I edited mine to fit my need, and it seems to work out, but the text has to be in a very particular format (all lines end in ". ")

if text_split_length is not None and len(text) >= text_split_length:
        #text_splits.append("")
        nlp = get_spacy_lang(lang)
        nlp.add_pipe("sentencizer")
        doc = nlp(text)
        for sentence in doc.sents:
            sentence = str(sentence).replace(". ", ". <>")
            frags = sentence.split("<>")
            text_splits += frags
            #text_splits.append(str(sentence))
            print(sentence)
    else:
        text_splits = [text.lstrip()]

    return text_splits

So it might introduce some abnormalities or behave unusually.

interesting. I may give that a go. I dont think the developer is too bothered with this issue or is not able to replicate so been looking for a reliable alternative... not having any luck, so if this fixes it I will be very happy.

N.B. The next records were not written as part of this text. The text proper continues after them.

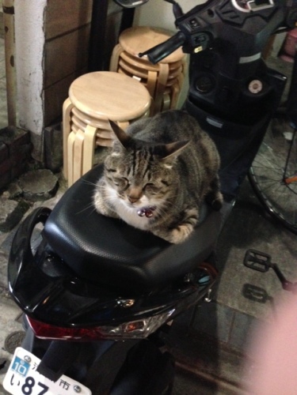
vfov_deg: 55.4
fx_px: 378
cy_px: 198
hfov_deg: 42.9
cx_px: 148
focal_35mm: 33
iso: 800
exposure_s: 1/15
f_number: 2.4
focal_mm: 4.13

efh8fh8h commented 6 months ago

This is happening when you use a finetuned model with some bad traing data. With the base 2.0.2 everthing works as expected. After manual curating all wav files and the whisper transcript, my finetuned models did not have that issue any more. Give it a try :)

cwmcd commented 5 months ago

i'm having the same issue with the collab version. not only is it losing entire blocks of text, but also mixing up and repeating text all while also hallucinating and giving demon voices or the voice morphing into another voice/gender.